Amount of suspicious payments for manual review — think straight about abilities of your team. If it overloaded, people start make mistake.

The big picture

At first glance everything is clear. You evaluate the effectiveness and assess the costs. Make decisions and plan implementation. But in real life everything these things a bit more complicated. For exmaple, quite often you will meet a hybrid implementation. The anti-fraud services are splitted between payment provider and internal custom services. Suspicious payments are reviewed by some guy in CMS team. There is no separation of duties and hardly possible to find related documentation cause no one makes records. Unfortunately, it’s quite common case for most of companies. I wouldn’t be surprised the huge internal fraud in that mess. In other cases you could see so poorly implemented anti-fraud system that staff have to review everything manually.
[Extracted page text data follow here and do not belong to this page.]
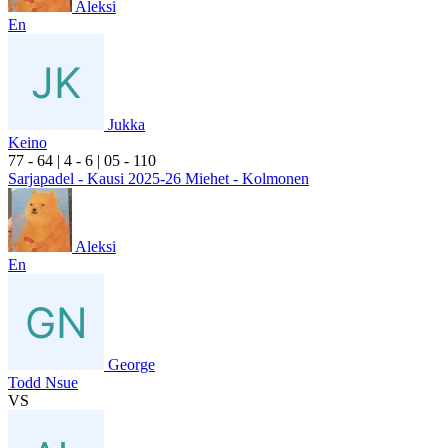
Aleksi
En
Jukka
Keino
7
7
- 6
4
|
4
- 6
|
0
5
- 1
10
Sarjapadel - Kausi 2025-26 Miehet - Kolmonen
Aleksi
En
George
Todd Nsue
VS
I created the list of main pitfalls in this field

  1. Always carefully review the SLA with your payment provider around anti-fraud subject. Need to have clear understanding of responsibility model.
  2. Do the pilot projects before implementation. It would save you time and reduce costs while evaluating the system’s capabilities.
  3. Perform a monitoring of any anomalies among declined and accepted payments. It would help you find new fraud pattern or identify the fault of your anti-fraud system.
  4. There is a simple way for evaluating anti-fraud system performance. Keep it mind while assessing the costs, the performance ratio is 1,25 and higher can be reasonable threshold for anti-fraud activities.

And finally keep in mind that only a consistent approach helps you to avoid epic fails and bulid a really effective anti-fraud solution for your business.